--- RAW DATA ---
+-------+
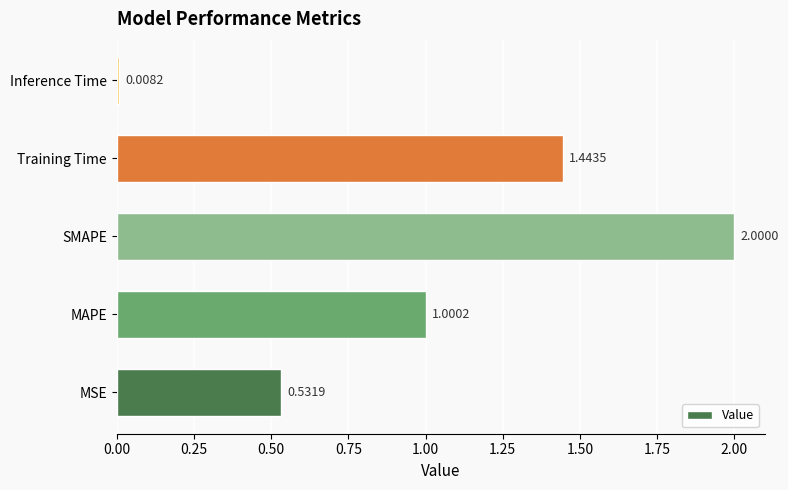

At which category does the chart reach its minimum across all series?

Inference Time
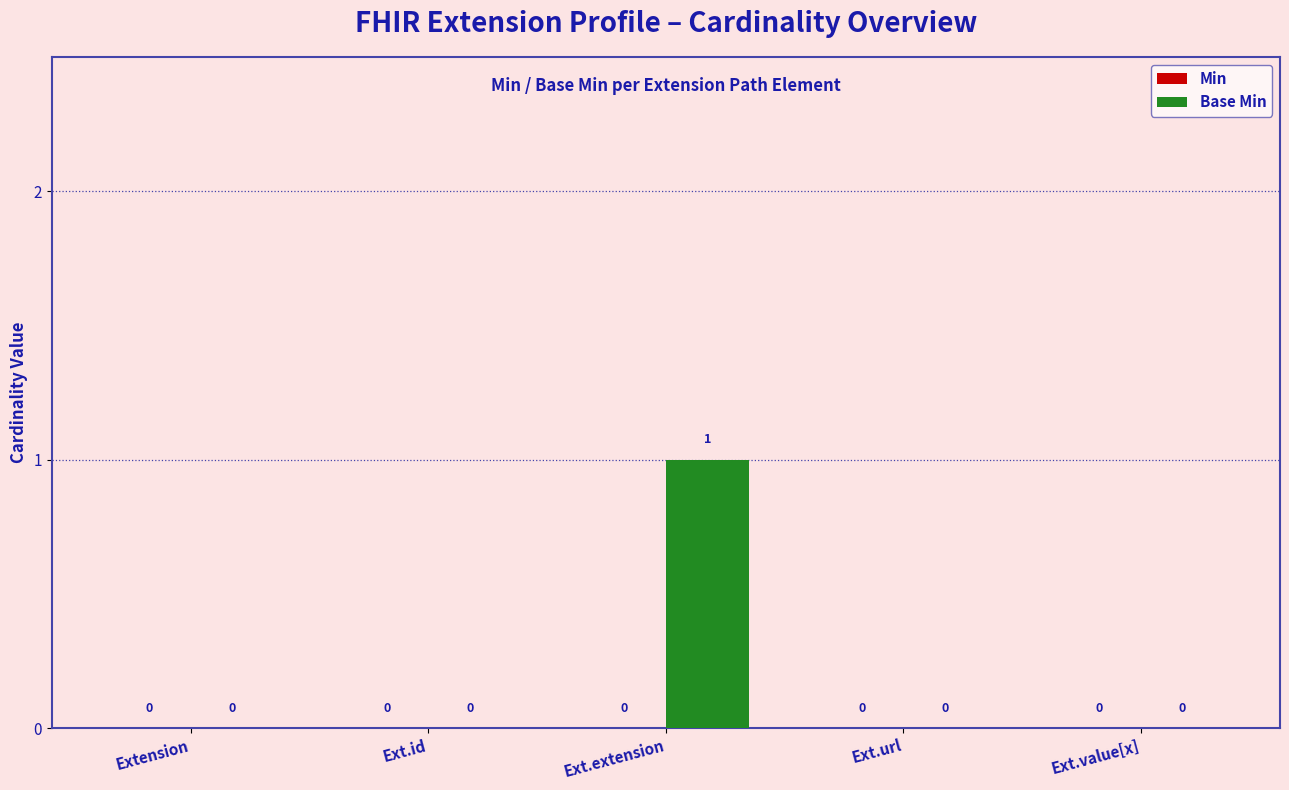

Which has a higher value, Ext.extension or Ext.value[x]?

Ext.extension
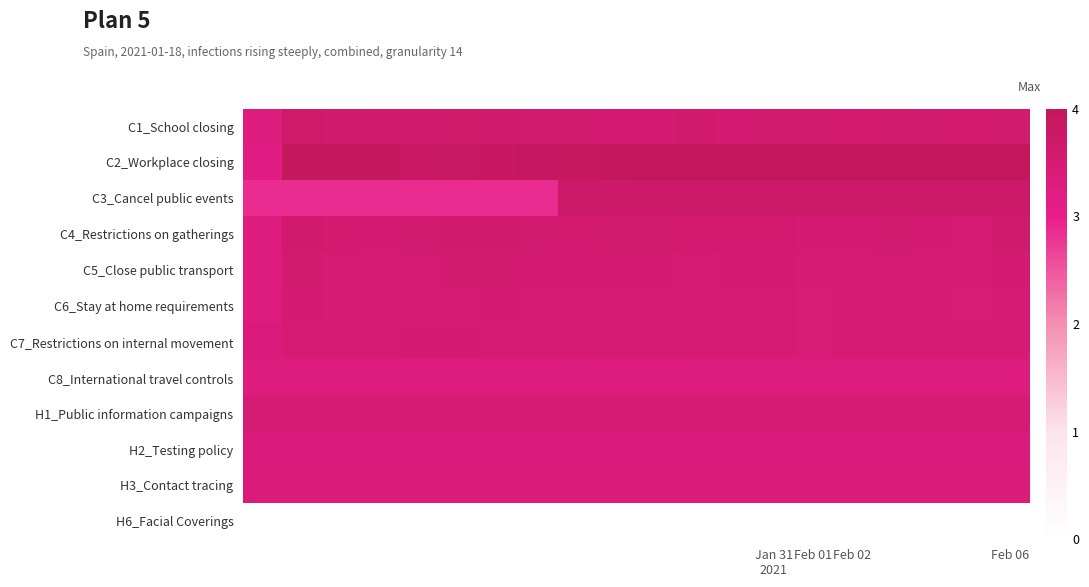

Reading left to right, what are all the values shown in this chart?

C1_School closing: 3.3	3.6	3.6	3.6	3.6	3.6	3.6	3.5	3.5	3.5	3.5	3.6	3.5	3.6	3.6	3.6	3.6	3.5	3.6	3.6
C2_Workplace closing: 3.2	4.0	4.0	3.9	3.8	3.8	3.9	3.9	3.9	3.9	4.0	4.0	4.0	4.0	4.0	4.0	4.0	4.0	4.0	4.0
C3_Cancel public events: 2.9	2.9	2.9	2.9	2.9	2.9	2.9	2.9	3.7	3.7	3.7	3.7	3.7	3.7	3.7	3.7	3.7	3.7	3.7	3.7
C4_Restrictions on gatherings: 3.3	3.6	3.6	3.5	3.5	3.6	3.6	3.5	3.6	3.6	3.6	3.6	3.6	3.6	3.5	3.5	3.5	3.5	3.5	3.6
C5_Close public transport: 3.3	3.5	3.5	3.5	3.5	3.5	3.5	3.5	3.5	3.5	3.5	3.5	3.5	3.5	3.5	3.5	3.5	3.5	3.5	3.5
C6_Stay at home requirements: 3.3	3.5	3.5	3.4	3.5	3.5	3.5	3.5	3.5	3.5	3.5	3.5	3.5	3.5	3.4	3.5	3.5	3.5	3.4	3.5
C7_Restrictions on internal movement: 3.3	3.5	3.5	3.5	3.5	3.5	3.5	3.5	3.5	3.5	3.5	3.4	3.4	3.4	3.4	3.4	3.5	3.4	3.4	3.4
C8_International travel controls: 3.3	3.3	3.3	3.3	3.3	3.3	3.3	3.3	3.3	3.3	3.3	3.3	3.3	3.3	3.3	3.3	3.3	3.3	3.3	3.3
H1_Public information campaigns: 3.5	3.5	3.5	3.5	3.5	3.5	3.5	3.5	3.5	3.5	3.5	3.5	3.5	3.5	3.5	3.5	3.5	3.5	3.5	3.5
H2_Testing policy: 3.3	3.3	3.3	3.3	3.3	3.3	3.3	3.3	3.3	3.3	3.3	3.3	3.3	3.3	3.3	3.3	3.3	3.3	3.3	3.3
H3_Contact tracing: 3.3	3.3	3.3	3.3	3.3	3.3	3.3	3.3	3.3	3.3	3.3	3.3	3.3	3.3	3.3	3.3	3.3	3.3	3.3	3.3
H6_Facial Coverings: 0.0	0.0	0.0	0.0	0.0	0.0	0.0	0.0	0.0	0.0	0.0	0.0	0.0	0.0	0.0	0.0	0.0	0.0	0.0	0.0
+-------+
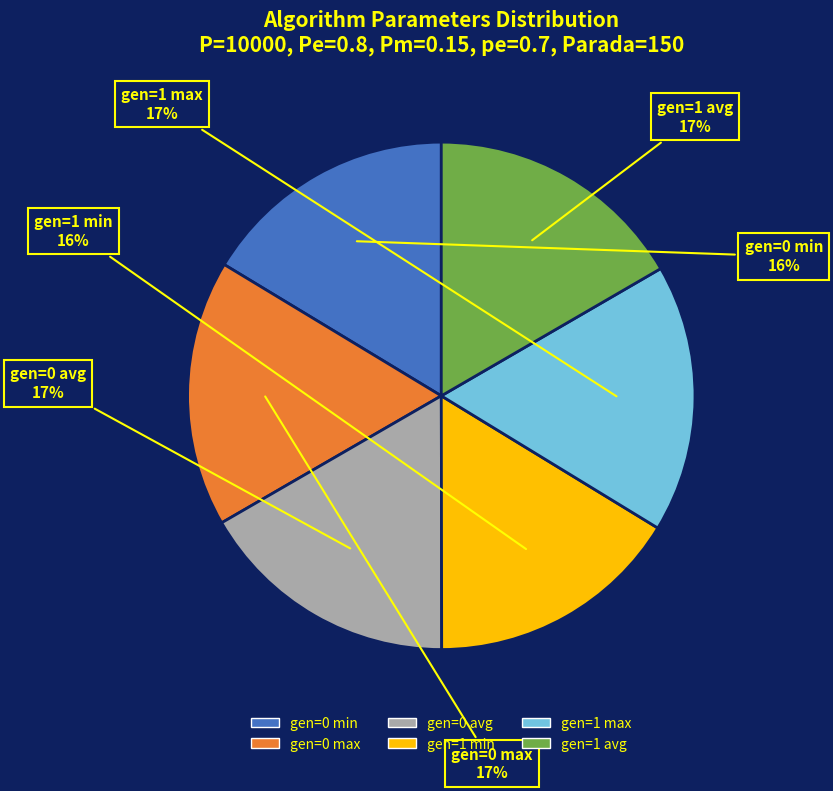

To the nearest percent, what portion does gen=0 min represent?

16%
+-------+
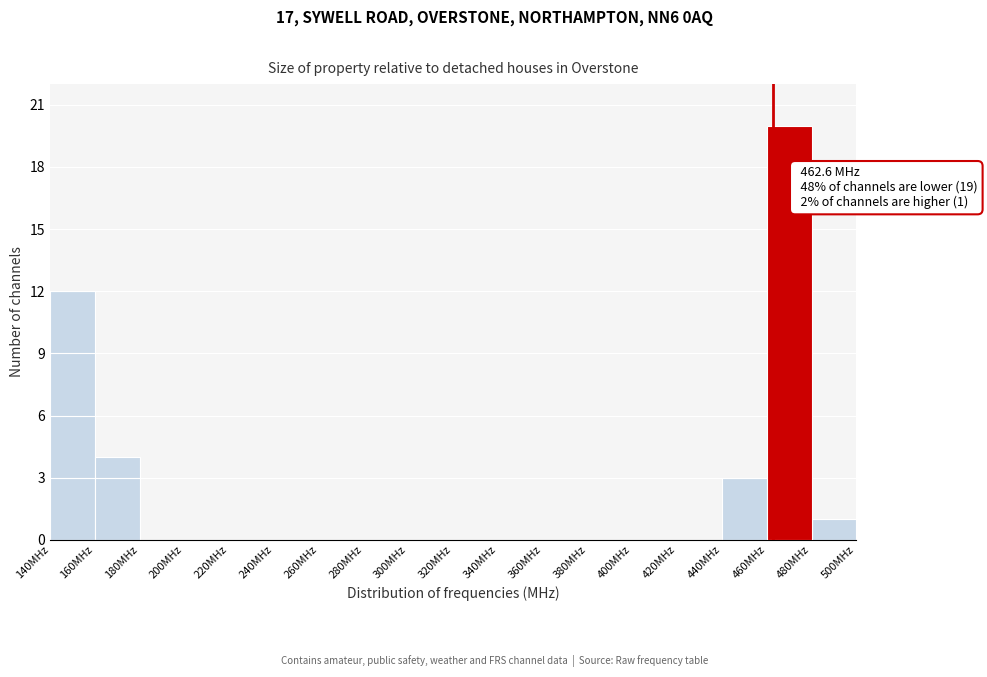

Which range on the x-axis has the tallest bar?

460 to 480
+-------+
--- EXERCISE DETAILS ---
Count the lines of the records above that contain the string "extension" and report only that number.

--- TASK OUTPUT ---
2